* TEXTE PRÉSENTÉ *
◇ ◇ ◇ ◇ ◇

EXPOSÉ DES MOTIFS

Mesdames, Messieurs,

Lors de son discours d'adieux à la Nation le 15 janvier 2025, le Président Joe Biden s'est inquiété de l'arrivée au pouvoir d'une « oligarchie » soutenue par un « complexe technologico-industriel », de l'« avalanche de désinformation qui permet l'abus de pouvoir » et a appelé à ce que les réseaux sociaux puissent rendre des comptes.

Un avertissement qui vient relayer les inquiétudes manifestées à l'égard des ingérences récentes de ce même « complexe » dans les débats et processus démocratiques européens.

Les risques politiques et sociétaux inhérents au développement des réseaux sociaux ont été identifiés depuis plusieurs années par l'Union européenne, mais la prise de conscience de leur impact systémique est plus récente : « les réseaux sociaux sont devenus le nouveau champ d'affrontements idéologiques qui dépassent les frontières des États-nations. Ils permettent à certains acteurs politiques de développer des narratifs alternatifs à une échelle industrielle. Ils jouent sur les interférences et la manipulation de l'information. L'idée sous-jacente est moins de convaincre une audience donnée de la viabilité d'une idéologie donnée. Il s'agit plutôt de renforcer le malaise démocratique dans certaines démocraties, de répandre de la confusion et de la défiance dans nos systèmes politiques, et d'encourager le développement de groupes conspirationnistes1(*). »

◇ ◇ ◇ ◇ ◇

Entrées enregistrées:
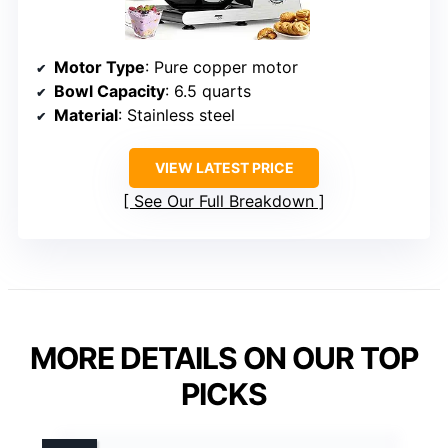
Motor Type
: Pure copper motor
Bowl Capacity
: 6.5 quarts
Material
: Stainless steel
VIEW LATEST PRICE
See Our Full Breakdown
MORE DETAILS ON OUR TOP
PICKS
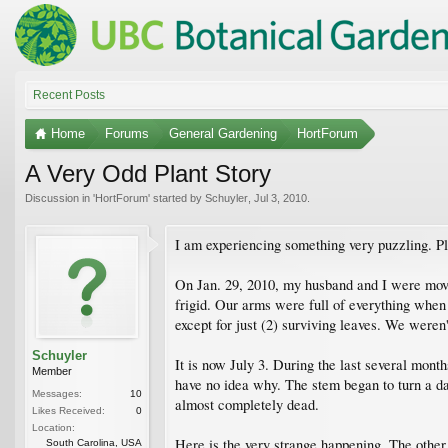
Recent Posts
Home
Forums
General Gardening
HortForum
A Very Odd Plant Story
Discussion in '
HortForum
' started by
Schuyler
,
Jul 3, 2010
.
I am experiencing something very puzzling. Pl
On Jan. 29, 2010, my husband and I were movi
frigid. Our arms were full of everything when 
except for just (2) surviving leaves. We weren'
Schuyler
It is now July 3. During the last several mont
Member
have no idea why. The stem began to turn a dar
Messages:
10
almost completely dead.
Likes Received:
0
Location:
Here is the very strange happening. The other "
South Carolina, USA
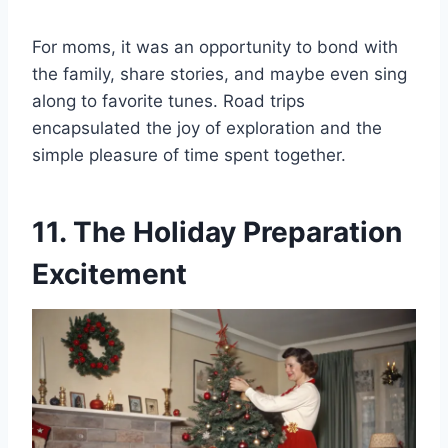
For moms, it was an opportunity to bond with
the family, share stories, and maybe even sing
along to favorite tunes. Road trips
encapsulated the joy of exploration and the
simple pleasure of time spent together.
11. The Holiday Preparation
Excitement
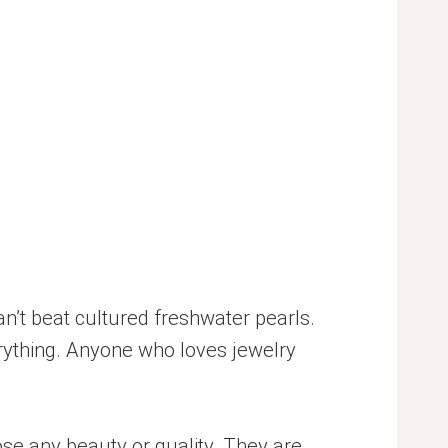
an’t beat cultured freshwater pearls.
erything. Anyone who loves jewelry
se any beauty or quality. They are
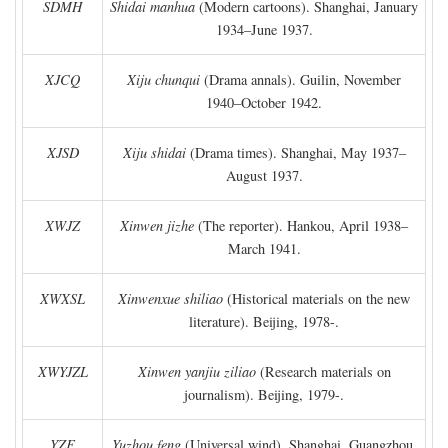
SDMH
Shidai manhua
(Modern cartoons). Shanghai, January
1934–June 1937.
XJCQ
Xiju chunqui
(Drama annals). Guilin, November
1940–October 1942.
XJSD
Xiju shidai
(Drama times). Shanghai, May 1937–
August 1937.
XWJZ
Xinwen jizhe
(The reporter). Hankou, April 1938–
March 1941.
XWXSL
Xinwenxue shiliao
(Historical materials on the new
literature). Beijing, 1978-.
XWYJZL
Xinwen yanjiu ziliao
(Research materials on
journalism). Beijing, 1979-.
YZF
Yuzhou feng
(Universal wind). Shanghai, Guangzhou,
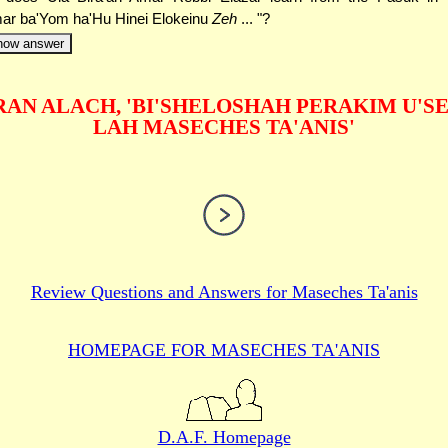
ar ba'Yom ha'Hu Hinei Elokeinu
Zeh
... "?
how answer
AN ALACH, 'BI'SHELOSHAH PERAKIM U'S
LAH MASECHES TA'ANIS'
Review Questions and Answers for
Maseches Ta'anis
HOMEPAGE FOR MASECHES
TA'ANIS
D.A.F. Homepage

◇ ◇ ◇ ◇ ◇

* TRAVAIL DEMANDÉ *
1 - Répondez aux questions suivantes à partir de l'exposé des motifs.
(a) À quelle date Joe Biden a-t-il prononcé son discours d'adieux à la Nation ?
(b) Qui a identifié depuis plusieurs années les risques politiques et sociétaux liés au développement des réseaux sociaux ?
(c) D'après la citation, à quelle échelle certains acteurs politiques développent-ils des narratifs alternatifs ?
2 - D'après l'exposé des motifs, pourquoi les réseaux sociaux sont-ils devenus le nouveau champ d'affrontements idéologiques ? Répondez en une à trois phrases.
3 - Extrayez de l'exposé des motifs le passage qui commence aux mots « EXPOSÉ DES MOTIFS » et s'arrête après « rendre des comptes. », sans rien y changer.

* CORRIGÉ *
1 -
(a) Le 15 janvier 2025.
(b) L'Union européenne.
(c) À une échelle industrielle.

2 - Ils permettent à certains acteurs politiques de développer des narratifs alternatifs à une échelle industrielle et jouent sur les interférences et la manipulation de l'information. Le but n'est pas tant de convaincre une audience que de renforcer le malaise démocratique, de répandre confusion et défiance, et d'encourager le développement de groupes conspirationnistes.

3 -
EXPOSÉ DES MOTIFS

Mesdames, Messieurs,

Lors de son discours d'adieux à la Nation le 15 janvier 2025, le Président Joe Biden s'est inquiété de l'arrivée au pouvoir d'une « oligarchie » soutenue par un « complexe technologico-industriel », de l'« avalanche de désinformation qui permet l'abus de pouvoir » et a appelé à ce que les réseaux sociaux puissent rendre des comptes.